● Task description: Go through the lines below one by one and count those holding the string "multiplication". Give the count alone.

+++

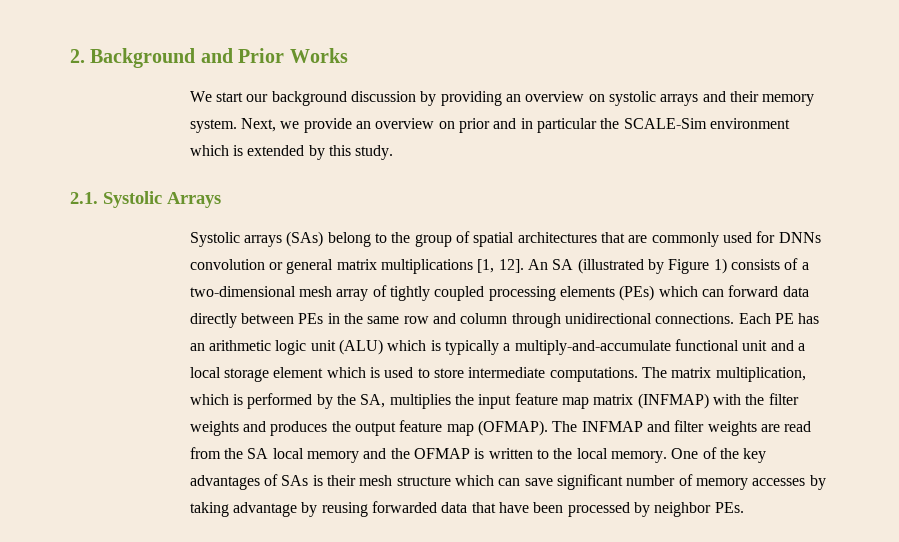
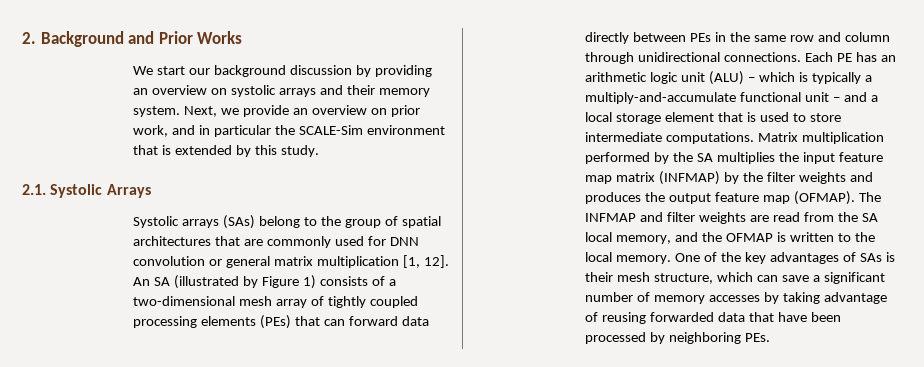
(491, 125) none -> [133,125,169,137] work,
[189,145,229,156] which -> [133,145,159,155] that
[778,232,821,243] DNNs -> [389,237,419,246] DNN
[381,259,474,274] multiplications -> [317,256,400,268] multiplication
[658,286,698,297] which -> [295,316,321,326] that
(384, 347) none -> [748,77,756,82] –
(768, 345) none -> [833,97,841,102] –
[326,367,366,378] which -> [718,112,744,122] that
[641,367,806,382] [189,394,244,405] The matrix multiplication, which is -> [758,132,885,144] Matrix multiplication
[360,394,386,408] SA, -> [697,153,714,162] SA
[712,394,741,405] with -> [724,172,740,184] by
[307,451,360,463] memory -> [616,235,672,244] memory,
[396,476,451,486] structure -> [654,273,714,284] structure,
(553, 482) none -> [812,275,820,282] a
[301,502,318,517] by -> [585,312,599,322] of
[654,502,712,517] neighbor -> [669,332,742,344] neighboring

+++

● Worked solution: 2